Kita & Saling Part 1

Aneke Putri
Chapter #3

Apa itu Persahabatan? 3

Senyum tinggi kadar mentimunnya menurunkan tensi darahku, “Bayar. Susah-susah kamu jengkel. Kalo mau tukar aja. Bayar juga punya dia. Kamu selipin nanti diem-diem dalem tasnya. Lain kali, kamu harus coba lebih ngeri ngancemnya kaya Ibu Seruni.” Fokusku pada rambutnya yang keriting ikal, perawakan jangkung, bersuara tegas tanpa jeda, dan wajah tak pedulinya yang padahal peduli itu membuatku seperti anak kecil yang kebingungan pada ketidaksinkronan tata ucapan dan rautnya barusan.

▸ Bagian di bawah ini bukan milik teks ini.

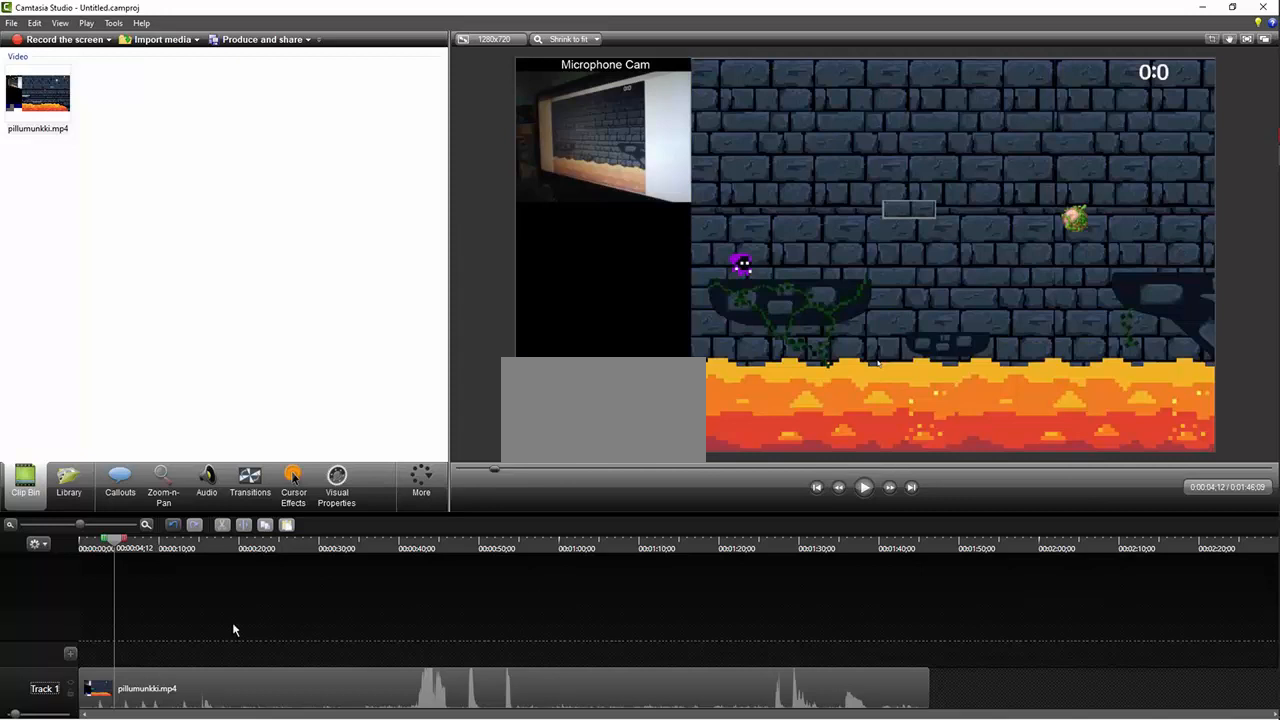
{"keys": ["right"], "events": []}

Mahkluk-Mu, Tuhan. Aneh, bermimik wajah orang tak dikenal yang tiba-tiba berbisik bersaran.

Namun iya, aku cepat-cepat sadar dan menanggapinya, “Tunggu di sini.”

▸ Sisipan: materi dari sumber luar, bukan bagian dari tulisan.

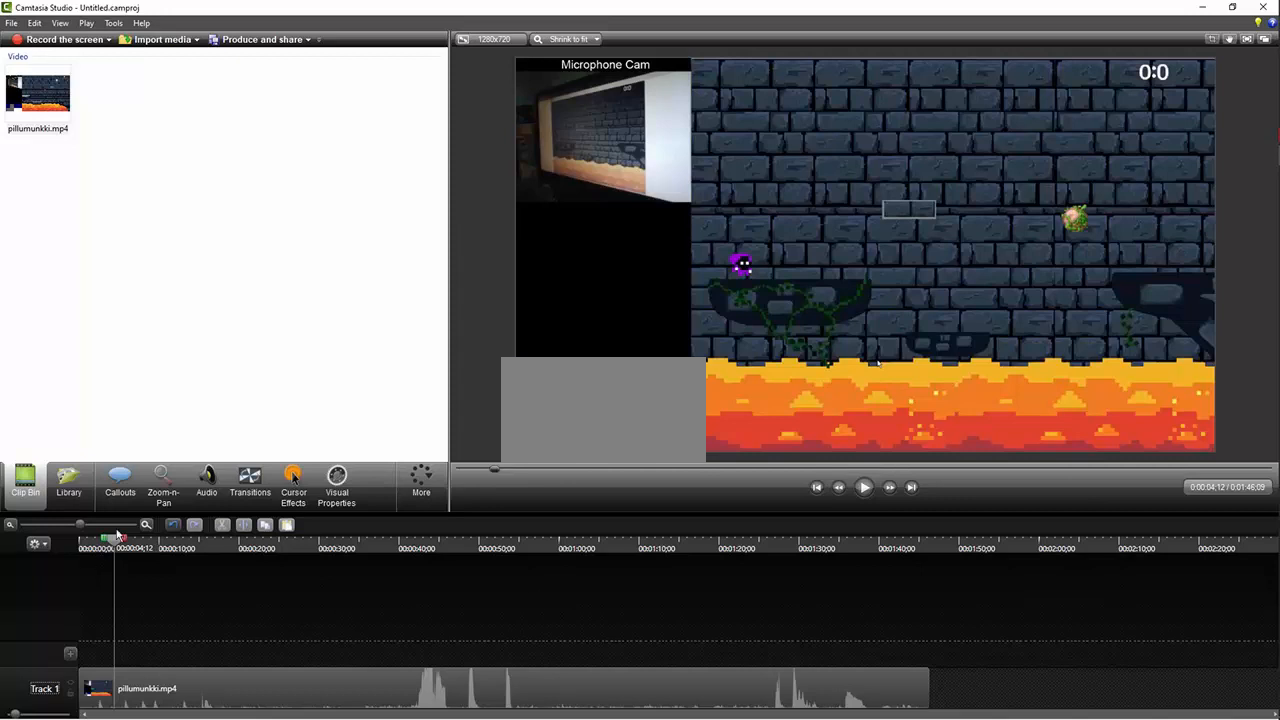
{"keys": ["right"], "events": []}
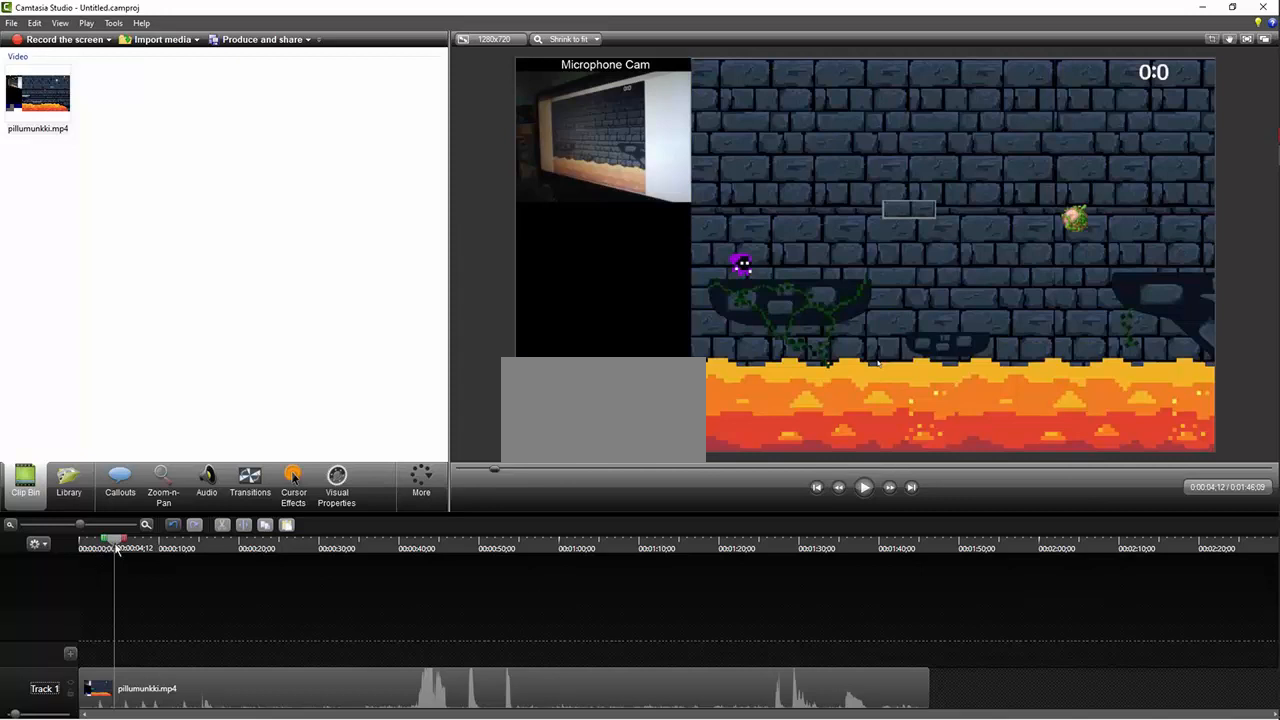
{"keys": ["right"], "events": []}
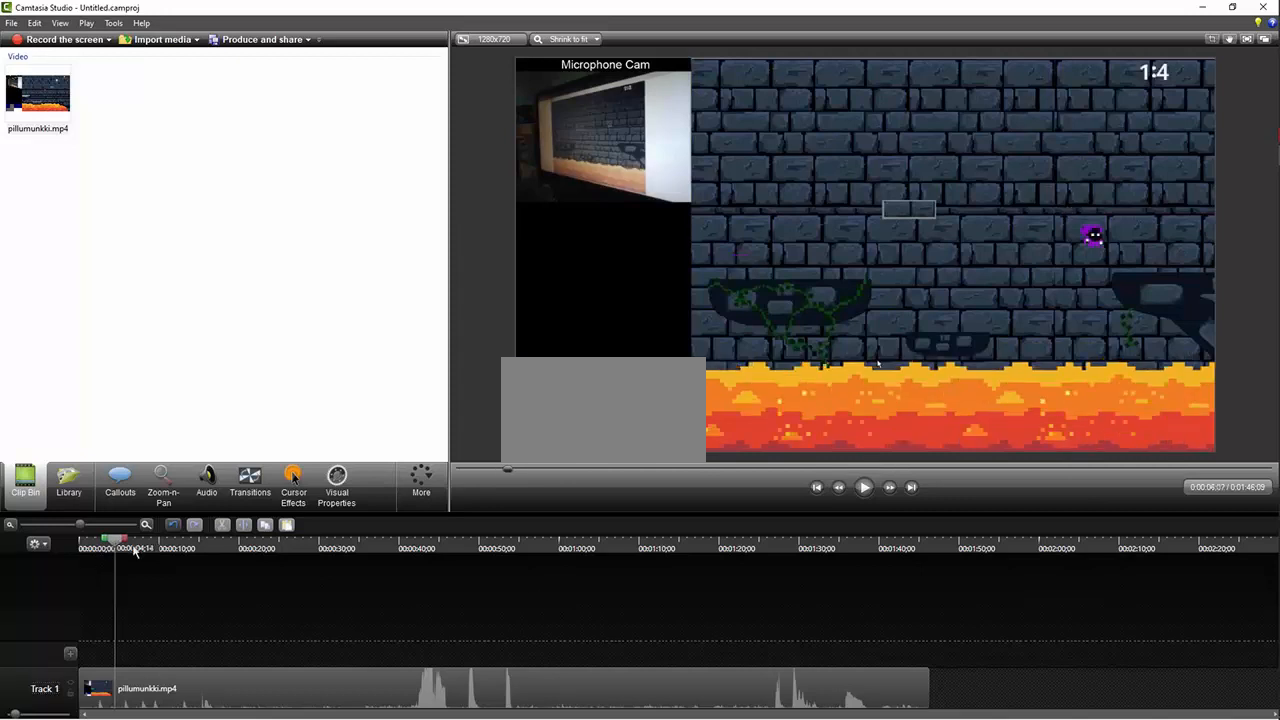
{"keys": ["left"], "events": [[167, "z", "down"], [400, "left", "down"], [400, "right", "up"], [400, "z", "up"]]}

"Permisi Ibu. Tadi saya lihat Tanya kasih Ibu Rp. 50.000,-. Sekarang ini saya mau tukar uang dia sama punya saya." Beliau tampak bingung beberapa saat, tak ada respon, "Uangnya mau saya tukar sama uang saya Bu. Boleh, kan?" mohonku memelas.

Beliau geleng-geleng sambil mengorek isi uang dari kaleng bekas kue lebaran Khong Guan yang melegenda se Indonesia, "Aneh-aneh aja budak3 ini. Ya udah, nih. Untung uang birunya baru satu di sini. Hmm, kasih tau dia ya, Ibu ngga enak dikasih lebih terus. Ngga mau nian itu terima kembalian." Ya Tuhan, baru saja kusadari, dungu nian aku tahu-tahu bersikap seperti itu pada orang tua. Akhirnya, kami saling bertukar uang. Beliau lalu memberikanku uang Rp. 20.000,- , "Hhm, ini terima kembalian. Kan sudah pakai uangmu." Ya ampun, kembalian bahkan tidak melintas di otak kecil ini.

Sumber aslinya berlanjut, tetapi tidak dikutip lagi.